Data Brokers Selling You Out

If all this profiling helps companies create and advertise products you want, is there a problem? In a word, yes.

Data brokering puts you at risk in several ways:

  • Once data brokers have your information, you have no control over who sees it. It can be bought by advertisers, prospective landlords or employers, and anyone else willing to spend a few dollars. (Average price is around $20 for a report.)
  • A data profile could work against you. For example, what if you did online searches about chronic illness for a friend and then a prospective employer decided against hiring you because they thought you were ill and might miss a lot of work. You would never know the real reason you were turned down.
  • Data brokers can have data breaches, so your personal details can fall into criminal hands and can be used to target you for phishing campaigns, identity fraud, or other crimes.
  • Data brokers get information wrong all the time. They use automated software to gather information from the web, and those software “bots” don’t know one “John Smith” from another. So, your report could contain damaging information such as criminal activity that came from someone else.

How You Can Stop the Sale

As we said, what data brokers do is legal. But you can take these steps to limit the data that’s collected on you:

  • Use privacy settings on your apps, devices, browsers, and social media accounts to turn off tracking.
  • Allow use of location services, camera, and microphone only if and when an app needs them to operate.
  • Use a “privacy-first” browser and if you’re going online in a public place, be sure to use a VPN.
  • Use a tracking blocker like the one included with IDX Privacy to detect and stop trackers from gathering information on your online activities.

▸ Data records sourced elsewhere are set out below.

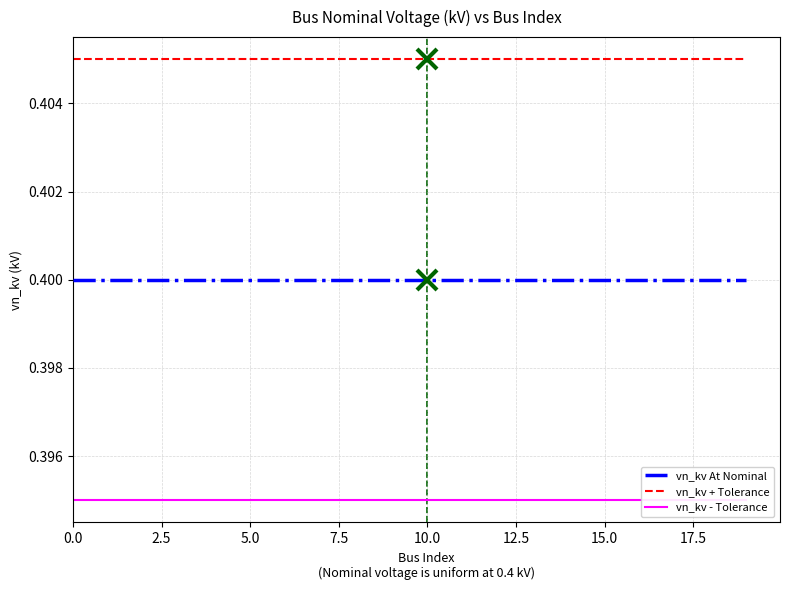

How many data points does each series have?

20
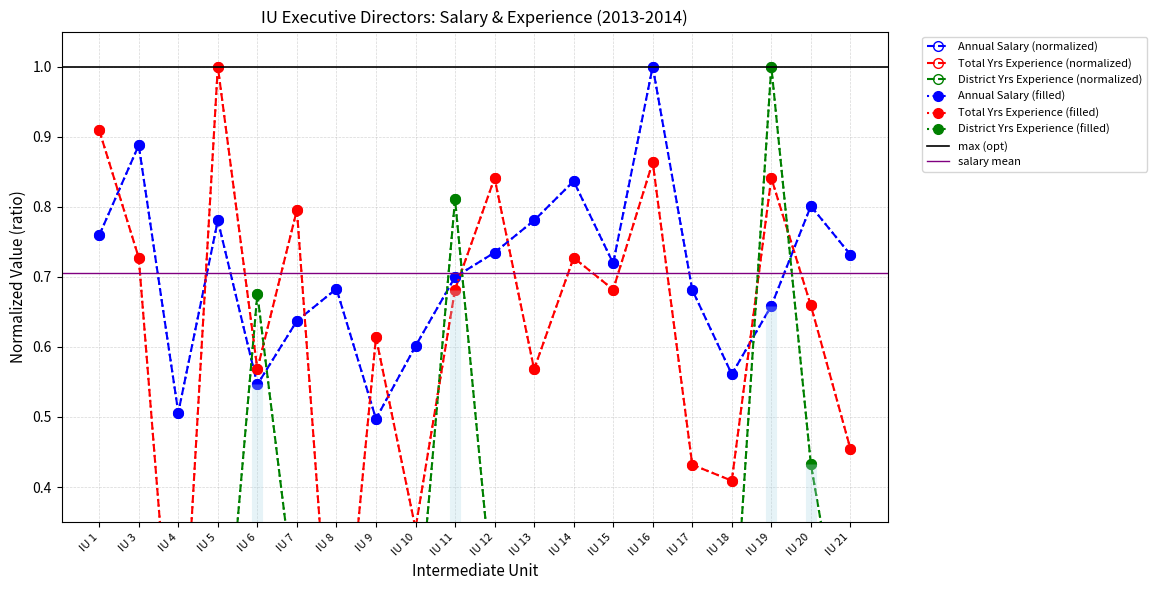

What is the value of the Total Years of Experience point at the 16th from the left?

0.4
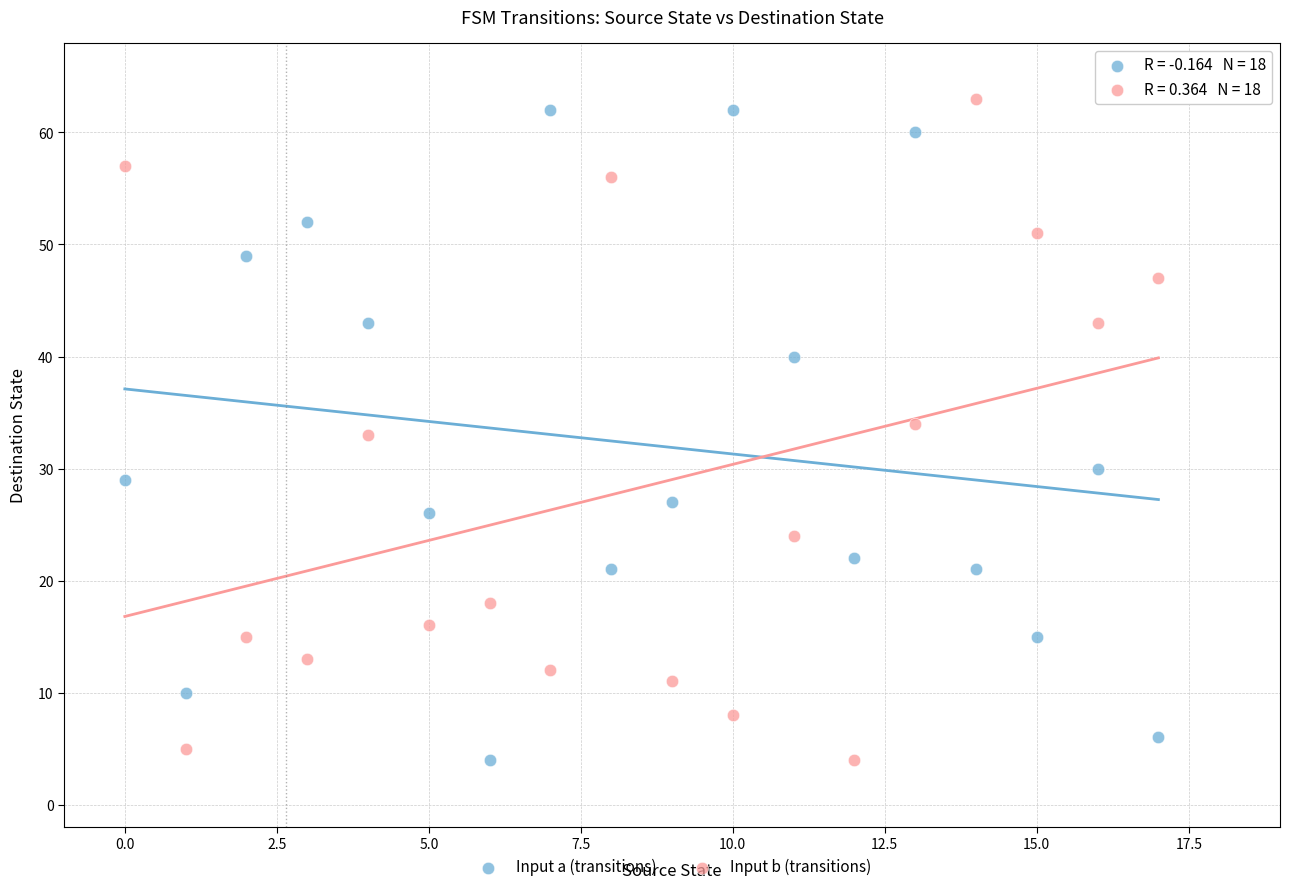

Across all data points, what is the range of Y values (max minus min)?

59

The best protection is to make data brokers delete your profile. You can contact them directly to request this, but it’s complicated, there are many data brokers, and when they finally remove your profile, their automated software will often simply build and post a new one. An easier option is to use the ForgetMe feature that’s part of IDX Privacy. ForgetMe continuously scans over 100 data broker websites and automatically removes personal profiles. If a profile is reposted, ForgetMe will immediately find it and remove it again, as many times as it takes. (Without a service like ForgetMe, you would need to go to over 100 data broker websites every month to search for your profile then go through the obscure and confusing process of asking the data broker website to remove your information.)

While it’s not quite true that data is the new oil—oil industry revenue topped $3.3 trillion in 2019, while the data broker industry is valued at a paltry $200 billion—the fact is that these companies are getting rich by putting you at risk. But with a little effort and the right tools, you can protect your privacy, begin to cap their money gushers, and maybe cut down on the number of annoying ads that clog up your mailbox and interrupt you online. Wouldn’t that be satisfying?